== Problem to solve ==
Starting from the line that holds "SwampFoxTV’s Streaming Setup", print every line through the end of the records, first and last included.

== Items listed in a dataset ==
·····

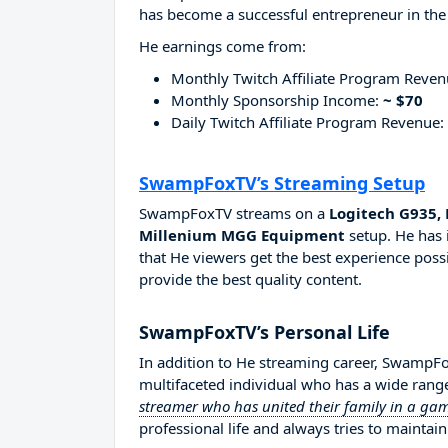
has become a successful entrepreneur in the
He earnings come from:
Monthly Twitch Affiliate Program Reve
Monthly Sponsorship Income:
~ $70
Daily Twitch Affiliate Program Revenue:
SwampFoxTV’s Streaming Setup
SwampFoxTV streams on a
Logitech G935, 
Millenium MGG Equipment
setup. He has 
that He viewers get the best experience possi
provide the best quality content.
SwampFoxTV’s Personal Life
In addition to He streaming career, SwampF
multifaceted individual who has a wide range
streamer who has united their family in a g
professional life and always tries to maintain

·····

== Exercise answer ==
SwampFoxTV’s Streaming Setup
SwampFoxTV streams on a
Logitech G935, 
Millenium MGG Equipment
setup. He has 
that He viewers get the best experience possi
provide the best quality content.
SwampFoxTV’s Personal Life
In addition to He streaming career, SwampF
multifaceted individual who has a wide range
streamer who has united their family in a g
professional life and always tries to maintain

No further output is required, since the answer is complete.